L'ordre se montrera-t-il plus sévère maintenant qu'il a à sa tête un généraliste (en secteur 1 et installé en Seine-Saint-Denis) ? "Dès lors qu'une personne bénéficie de la CMU-C, le médecin se doit de respecter la règle. Il n'y a pas de négociation déontologique sur ce fait, tranche ce nouveau président, Patrick Bouet. Il y a des problèmes, nous n'allons pas le nier", poursuit-il, promettant d'être vigilant. Mais il rappelle que les médecins qui abusent sont rares – il y a 30 000 médecins en secteur 2 –, comme le sont les signalements. C'est là tout le problème, selon lui : l'ordre n'est pas saisi. Il peut l'être, comme l'Assurance-maladie, mais qui connaît la loi, et qui ose lefaire ?
"Il faut bien sûr sanctionner ceux qui trichent, mais ils doivent être très rares, car l'erreur peut aussi venir d'un oubli de carte Vitale", réagit Philippe Cuq, chirurgien et coprésident du syndicat Le Bloc, qui s'offusque de voir les médecins encore stigmatisés.
AVERTISSEMENT ADRESSÉ À 200 PROFESSIONNELS
Aline Archimbaud, sénatrice écologiste, ne voit pas les choses ainsi. Elle vient demener une mission sur l'accès aux soins des plus démunis, et des abus lui ont souvent été rapportés. "Quand le médecin dit 'C'est 50 euros', le patient est paumé. Il paye, mais le risque, c'est qu'il renonce par la suite à poursuivre ses soins." Dans son rapport, remis le 24 septembre à Jean-Marc Ayrault, elle réclame que la loi soit appliquée, donc les médecins sanctionnés.

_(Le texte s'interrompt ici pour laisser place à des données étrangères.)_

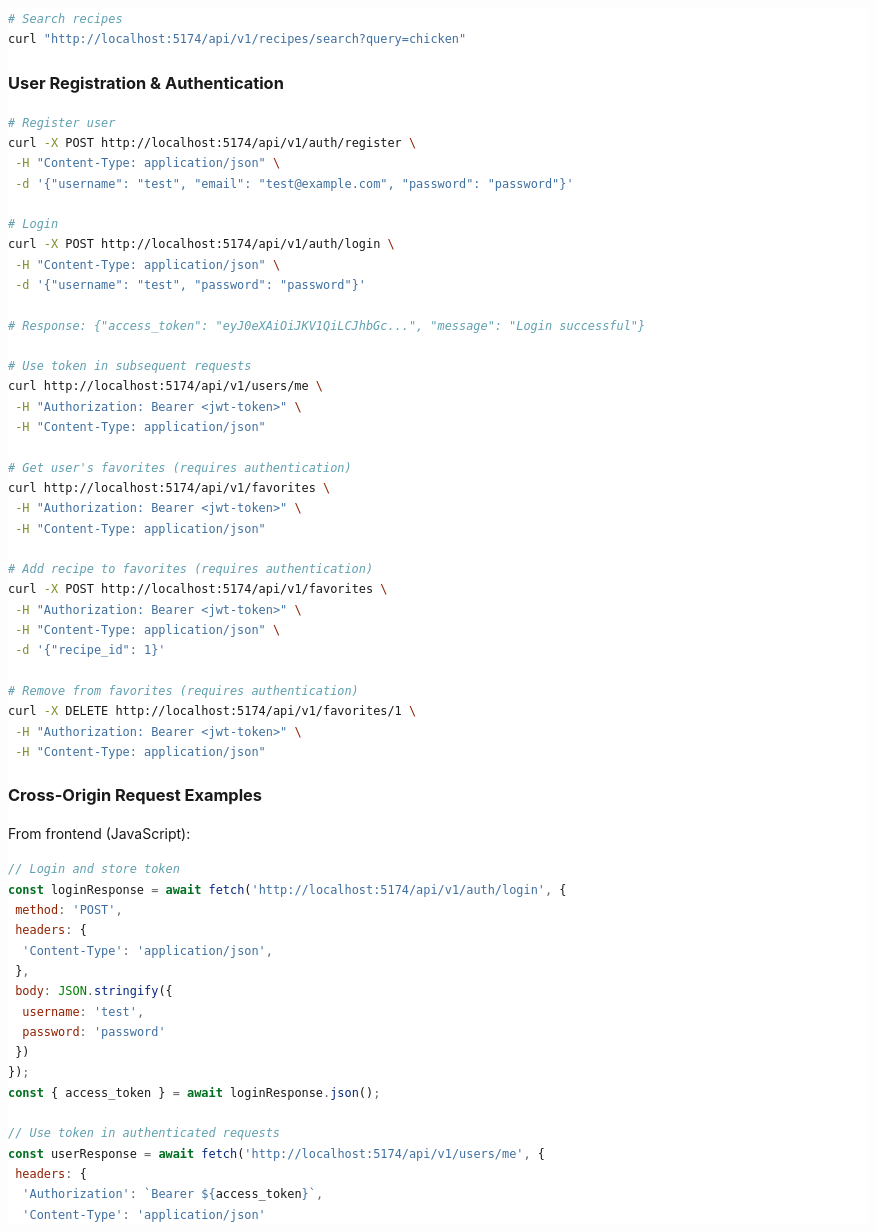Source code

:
 ```bash
# Search recipes
curl "http://localhost:5174/api/v1/recipes/search?query=chicken"
```

### User Registration & Authentication

```bash
# Register user
curl -X POST http://localhost:5174/api/v1/auth/register \
 -H "Content-Type: application/json" \
 -d '{"username": "test", "email": "test@example.com", "password": "password"}'

# Login
curl -X POST http://localhost:5174/api/v1/auth/login \
 -H "Content-Type: application/json" \
 -d '{"username": "test", "password": "password"}'

# Response: {"access_token": "eyJ0eXAiOiJKV1QiLCJhbGc...", "message": "Login successful"}

# Use token in subsequent requests
curl http://localhost:5174/api/v1/users/me \
 -H "Authorization: Bearer <jwt-token>" \
 -H "Content-Type: application/json"

# Get user's favorites (requires authentication)
curl http://localhost:5174/api/v1/favorites \
 -H "Authorization: Bearer <jwt-token>" \
 -H "Content-Type: application/json"

# Add recipe to favorites (requires authentication)
curl -X POST http://localhost:5174/api/v1/favorites \
 -H "Authorization: Bearer <jwt-token>" \
 -H "Content-Type: application/json" \
 -d '{"recipe_id": 1}'

# Remove from favorites (requires authentication)
curl -X DELETE http://localhost:5174/api/v1/favorites/1 \
 -H "Authorization: Bearer <jwt-token>" \
 -H "Content-Type: application/json"
```

### Cross-Origin Request Examples

From frontend (JavaScript):

```javascript
// Login and store token
const loginResponse = await fetch('http://localhost:5174/api/v1/auth/login', {
 method: 'POST',
 headers: {
  'Content-Type': 'application/json',
 },
 body: JSON.stringify({
  username: 'test',
  password: 'password'
 })
});
const { access_token } = await loginResponse.json();

// Use token in authenticated requests
const userResponse = await fetch('http://localhost:5174/api/v1/users/me', {
 headers: {
  'Authorization': `Bearer ${access_token}`,
  'Content-Type': 'application/json'
```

Au CISS, collectif d'associations de patients, on s'étonne que l'Assurance-maladie n'ait pas agi plus tôt. Les choses sont en train de changer, grâce à l'accord sur les dépassements d'honoraires de fin 2012. Un des volets a créé une procédure contre les pratiques "excessives" : les montants abusifs, mais aussi les dépassements appliqués aux bénéficiaires de la CMU-C ou à ceux qui ont une aide à la complémentaire-santé (accessible si l'on gagne moins de 966 euros par mois).

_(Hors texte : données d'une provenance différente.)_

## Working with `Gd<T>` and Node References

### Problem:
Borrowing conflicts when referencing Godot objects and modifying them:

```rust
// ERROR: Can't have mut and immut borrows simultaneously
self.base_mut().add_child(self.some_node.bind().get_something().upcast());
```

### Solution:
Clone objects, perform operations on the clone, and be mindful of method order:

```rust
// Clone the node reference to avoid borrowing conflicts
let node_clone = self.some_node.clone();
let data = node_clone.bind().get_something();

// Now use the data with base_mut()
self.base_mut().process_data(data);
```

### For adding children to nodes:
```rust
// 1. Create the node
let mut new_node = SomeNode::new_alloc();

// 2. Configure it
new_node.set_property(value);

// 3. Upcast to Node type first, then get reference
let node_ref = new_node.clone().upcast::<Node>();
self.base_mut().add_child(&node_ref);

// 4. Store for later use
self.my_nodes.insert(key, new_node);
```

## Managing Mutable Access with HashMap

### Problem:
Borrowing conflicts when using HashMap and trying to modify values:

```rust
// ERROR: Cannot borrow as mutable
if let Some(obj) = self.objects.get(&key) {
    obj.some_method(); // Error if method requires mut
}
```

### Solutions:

Jusque-là, les rares situations examinées concernaient des problèmes rencontrés par des patients, individuellement. Après conciliation, le médecin remboursait souvent, et le dossier était clos. Désormais, c'est la pratique du médecin dans sa globalité qui est analysée. En mars, un courrier rappelant les règles a été envoyé à tous les médecins. Depuis, les quelque 750 professionnels repérés sont surveillés. Si leurs habitudes ne changent pas, l'Assurance-maladie interviendra. Un avertissement a déjà été adressé à près de 200 d'entre eux, une procédure de sanction pourrait suivre.
Les médecins concernés devraient rentrer dans le rang. Mais le risque existe que certains n'acceptent plus les bénéficiaires de la CMU-C. Une pratique bien réelle et tout autant interdite.